Dia menarik napas dan menatap Sophia, yang perlahan berjalan masuk ke dalam ruangan, sambil memegang pinggangnya, suaranya datar. "Aku tidak punya apa-apa untuk dibicarakan denganmu. Tolong pergi."

Namun Sophia berkata, "Nathan menyuruhku naik. Dia bilang kamar ini milikku mulai sekarang. Begitu kalian bercerai, kami akan langsung menikah..."

Emily tiba-tiba menatap wanita di depannya dengan terkejut.

Wajahnya masih sama, tapi ekspresi Sophia tampak berubah total, seolah dia telah berubah menjadi orang yang berbeda dari Sophia yang malang beberapa saat yang lalu.

"Emily, kamu tidak perlu begitu terkejut. Kamu tahu, gadis miskin sepertimu tidak pernah pantas menikah dengan Nathan. Kalian berdua tidak cocok dari segala aspek.

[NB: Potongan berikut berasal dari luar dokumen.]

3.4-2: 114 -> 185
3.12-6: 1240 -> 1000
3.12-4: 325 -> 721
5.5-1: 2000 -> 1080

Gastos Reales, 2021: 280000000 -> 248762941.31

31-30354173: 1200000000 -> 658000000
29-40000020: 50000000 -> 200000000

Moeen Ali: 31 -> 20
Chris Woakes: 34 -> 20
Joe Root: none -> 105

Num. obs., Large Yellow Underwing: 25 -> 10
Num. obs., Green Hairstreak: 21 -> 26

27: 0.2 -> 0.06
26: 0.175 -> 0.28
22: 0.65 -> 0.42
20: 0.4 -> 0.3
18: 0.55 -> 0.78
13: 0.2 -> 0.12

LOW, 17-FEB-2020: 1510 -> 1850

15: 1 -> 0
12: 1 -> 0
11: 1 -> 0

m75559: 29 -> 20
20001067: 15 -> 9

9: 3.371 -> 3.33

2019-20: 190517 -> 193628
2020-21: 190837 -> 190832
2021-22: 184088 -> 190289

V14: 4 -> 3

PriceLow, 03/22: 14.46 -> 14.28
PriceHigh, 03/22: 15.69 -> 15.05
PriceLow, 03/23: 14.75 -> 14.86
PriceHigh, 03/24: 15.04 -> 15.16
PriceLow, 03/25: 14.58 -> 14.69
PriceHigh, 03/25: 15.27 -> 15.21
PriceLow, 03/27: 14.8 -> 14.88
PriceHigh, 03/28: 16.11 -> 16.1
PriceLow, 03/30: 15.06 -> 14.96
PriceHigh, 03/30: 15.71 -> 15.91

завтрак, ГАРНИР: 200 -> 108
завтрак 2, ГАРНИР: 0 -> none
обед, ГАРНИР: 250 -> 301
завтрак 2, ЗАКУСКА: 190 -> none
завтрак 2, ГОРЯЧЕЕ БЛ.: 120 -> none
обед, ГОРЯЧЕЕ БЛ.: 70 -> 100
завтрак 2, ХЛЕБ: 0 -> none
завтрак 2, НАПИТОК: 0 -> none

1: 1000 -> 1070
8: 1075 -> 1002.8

Sebenarnya lebih baik bercerai lebih cepat."

Emily menatapnya. "Meskipun kami bercerai, itu bukan urusanmu untuk menguliahi aku!"

Sophia tersenyum sinis. "Emily, Emily-ku, kamu tahu betapa lucunya kamu sekarang?"

"Seseorang yang merusak pernikahan orang lain tidak berhak mengatakan hal seperti itu padaku."

Sophia mengangkat bahu, berjalan mendekat, dan menurunkan suaranya, nadanya ambigu. "Kamu bahkan tidak tahu betapa hebatnya Nathan di ranjang. Pertama kali, kami melakukannya enam kali. Dia sangat terobsesi dengan tubuhku. Dia bilang dia tidak ingin menyentuhmu sama sekali..."

Wajah Emily seketika pucat. Sejak mereka menikah, Nathan hanya menyentuhnya sekali, dan itu dua tahun yang lalu ketika dia mabuk.

Setelah itu, mereka tidak pernah tidur bersama lagi.

Bahkan Carol tidak tahu tentang ini.

"Emily, kamu tidak pantas untuk Nathan. Bahkan jika bukan aku, orang lain akan menggantikanmu sebagai Nyonya Reed. Karena itu, bukankah ini hasil terbaik sekarang? Anakku akan memanggilmu Tante di masa depan..." Dia tampak menemukan sesuatu yang lucu, menutup mulutnya dan tertawa kecil. "Lihat, kita masih keluarga..."

"Sophia, diam!"

Emily mengangkat tangannya dengan marah.

Saat itu, senyum Sophia menghilang, digantikan oleh ekspresi menangis. Dia meraih tangan Emily dan jatuh ke lantai. "Emily! Ini semua salahku, pukul aku jika kamu mau, tapi jangan sakiti bayiku..."

Bang!

Pintu kamar didobrak dengan keras.

Nathan berdiri di ambang pintu, matanya menatap tajam padanya.

Tangan Emily tetap terangkat di udara, tertawa dengan frustrasi.

Jadi, ini semua tentang itu.

Dia benar-benar bodoh sampai ke titik ekstrem, jatuh ke dalam trik kekanak-kanakan seperti ini.

Sophia memegangi perutnya, menangis, "Perutku sakit... Tolong aku, Nathan... selamatkan bayi kita..."

Langkah kaki Carol mendekat, tangisan alarm pelayan, tangisan Sophia—semua suara bercampur menjadi satu.

Dan dia berdiri di sana, seperti orang luar.

Carol mengangkat tangannya dan menampar Emily dua kali, mengambil sesuatu di dekatnya dan melemparkannya padanya. "Jalang! Berani-beraninya menyakiti pewaris keluarga Reed kita!"

Rasa sakit tajam menyambar kening Emily, dan aliran darah mengalir dari pelipisnya, mengotori penglihatannya dengan warna merah.

Dia berdiri di tempat, menatap Nathan yang memeluk Sophia di pelukannya, dengan sakit berkata, "Jika aku bilang aku tidak mendorongnya, apakah kamu akan percaya padaku?"

Jawaban Nathan adalah, "Apakah kamu pantas dipercaya?"